No writing assistance was utilized in the production of this manuscript.
Key issues
In September 2012, the European Commission published a proposal for a new regulation on medical devices (MDs) which was amended by the Parliament in October 2013.
New stakeholders will be defined: the person responsible for regulatory compliance designated by the manufacturer, the European references laboratories and a new European organization with the MD coordination group, the assessment committee for MDs and the MD advisory committee.
For the first time, a European control is introduced for notified bodies designation and monitoring and also for high-risk MD CE marking.
Regarding clinical investigations, sponsors will have to register investigations in an European database. But most of all, a simplification of the application process to national competent authorities for investigations conducted in several member states will be observed.

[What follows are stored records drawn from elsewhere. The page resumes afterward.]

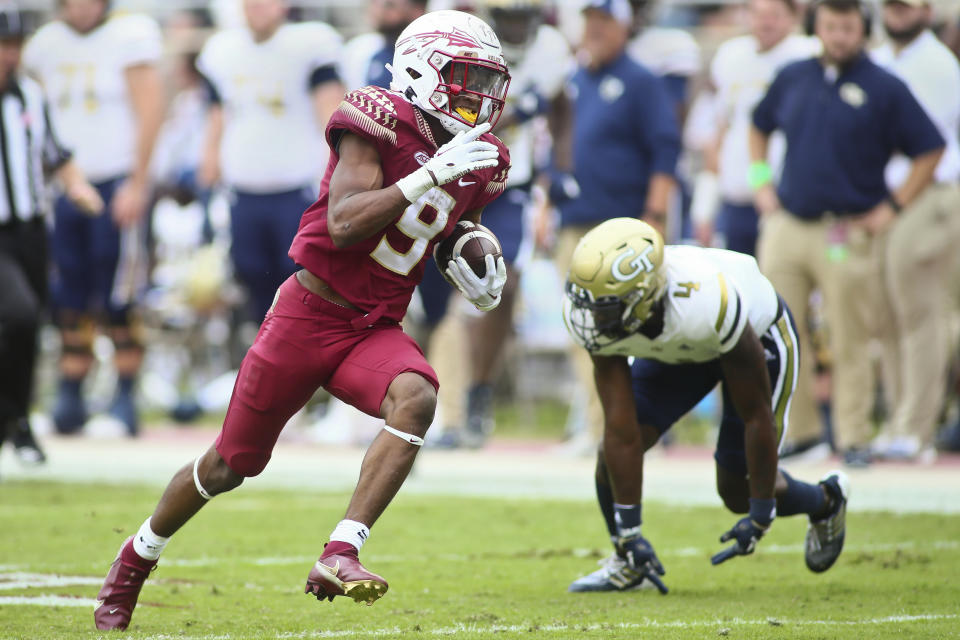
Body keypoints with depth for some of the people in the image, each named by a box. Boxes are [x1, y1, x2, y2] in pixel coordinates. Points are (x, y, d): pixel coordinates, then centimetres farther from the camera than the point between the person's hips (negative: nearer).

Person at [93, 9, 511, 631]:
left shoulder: (478, 164, 5)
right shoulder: (381, 122, -15)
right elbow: (344, 225, -26)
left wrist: (481, 282, 3)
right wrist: (430, 174, -30)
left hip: (375, 329, 5)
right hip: (310, 315, -5)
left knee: (417, 398, -30)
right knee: (229, 466, 8)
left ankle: (340, 557, -32)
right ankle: (135, 560, 34)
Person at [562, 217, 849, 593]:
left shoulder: (708, 304, -46)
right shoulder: (591, 316, -33)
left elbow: (756, 414, -32)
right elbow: (621, 428, -27)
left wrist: (760, 515, -23)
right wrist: (628, 529, -26)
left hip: (759, 337, -4)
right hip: (678, 351, 4)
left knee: (737, 490, 0)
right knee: (613, 453, -14)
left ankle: (826, 502, 31)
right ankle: (626, 562, 11)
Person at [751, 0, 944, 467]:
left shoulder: (884, 89, -3)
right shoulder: (792, 78, 10)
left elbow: (929, 151, -1)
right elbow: (759, 127, 26)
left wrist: (893, 207, -5)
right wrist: (761, 181, 14)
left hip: (848, 232, -4)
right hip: (786, 228, 4)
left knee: (850, 342, -2)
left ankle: (853, 438, 5)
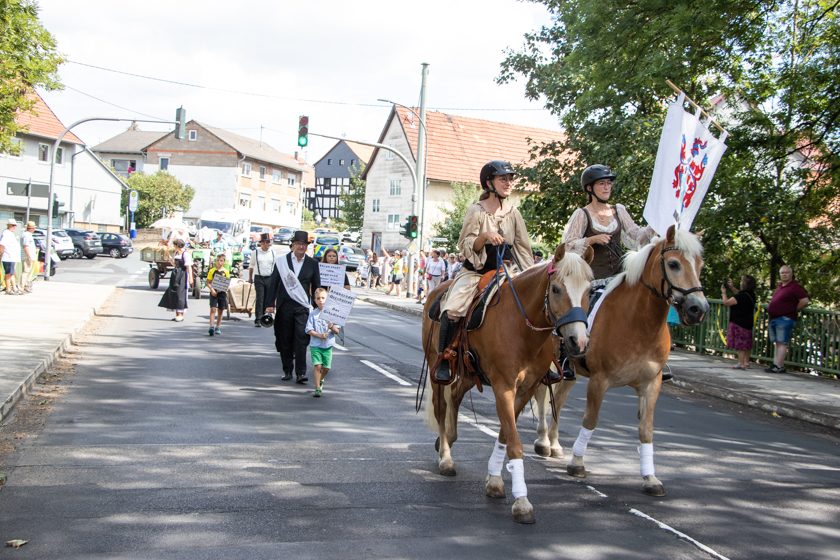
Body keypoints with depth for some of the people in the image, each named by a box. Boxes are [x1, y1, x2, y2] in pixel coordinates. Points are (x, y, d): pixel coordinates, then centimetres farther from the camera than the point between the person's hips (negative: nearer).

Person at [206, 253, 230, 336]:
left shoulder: (226, 271, 4)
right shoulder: (212, 271, -1)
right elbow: (208, 282, 0)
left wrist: (225, 288, -11)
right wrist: (212, 290, -15)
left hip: (222, 292, 2)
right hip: (214, 292, -2)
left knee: (220, 310, 8)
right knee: (213, 309, -11)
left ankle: (218, 327, 19)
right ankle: (211, 327, -15)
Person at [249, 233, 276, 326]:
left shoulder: (272, 252, 5)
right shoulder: (256, 252, 2)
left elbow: (276, 266, 13)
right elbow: (251, 266, 12)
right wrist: (250, 278, 13)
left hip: (269, 278, 2)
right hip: (259, 278, -2)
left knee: (267, 300, 6)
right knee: (259, 299, -9)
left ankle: (263, 317, 21)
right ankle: (258, 320, -10)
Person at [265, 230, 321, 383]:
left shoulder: (312, 263, 6)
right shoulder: (281, 261, 3)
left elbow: (316, 286, 10)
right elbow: (273, 283, 3)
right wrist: (270, 304, -2)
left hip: (302, 307, 0)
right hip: (284, 306, 1)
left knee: (301, 339, -9)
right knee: (285, 340, 5)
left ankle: (301, 372, -7)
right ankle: (287, 371, 17)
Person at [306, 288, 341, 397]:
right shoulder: (313, 314, -2)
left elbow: (337, 331, 2)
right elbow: (309, 330, -4)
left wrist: (332, 327, -19)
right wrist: (319, 335, -17)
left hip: (328, 345, 2)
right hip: (315, 344, -2)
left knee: (326, 367, 5)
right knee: (317, 366, -14)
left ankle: (321, 380, 36)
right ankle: (317, 388, -6)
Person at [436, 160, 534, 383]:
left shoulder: (513, 212, 8)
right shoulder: (476, 211, -4)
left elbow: (523, 247, 9)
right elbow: (465, 246, -7)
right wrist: (484, 236, -26)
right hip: (476, 271, -4)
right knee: (452, 309, -27)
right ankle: (444, 360, -12)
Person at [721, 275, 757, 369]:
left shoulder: (742, 296, -22)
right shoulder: (751, 295, 4)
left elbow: (726, 302, -20)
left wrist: (723, 292, -4)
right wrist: (732, 288, 25)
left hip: (739, 324, -9)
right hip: (747, 323, 9)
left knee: (739, 344, -3)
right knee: (746, 344, 15)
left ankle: (741, 363, -1)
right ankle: (746, 362, 21)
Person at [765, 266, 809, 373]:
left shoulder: (795, 287, -9)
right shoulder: (780, 287, 18)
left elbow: (805, 301, -16)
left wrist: (793, 310, -6)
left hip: (785, 319, -9)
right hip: (774, 319, 9)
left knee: (782, 343, -10)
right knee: (777, 343, 11)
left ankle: (779, 366, -12)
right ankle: (775, 365, 14)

The regulation will strengthen vigilance and post-market surveillance, for example, unannounced audits by notified bodies or collection of serious incidents and corrective actions in an European database.
The unique device identification system will be implemented enabling MD tractability and access to information on MDs.
The transparency of the MD sector will be enhanced with, for example, safety and clinical performance report for high-risk MDs or public access to European Database on Medical Device.
The new regulation on MDs will strengthen the legislative framework and harmonize practices within the Member States. The text should be adopted in 2015 and will be applied within 3 –5 years after its publication.
Notes
MD: Medical device; NB: Notified body.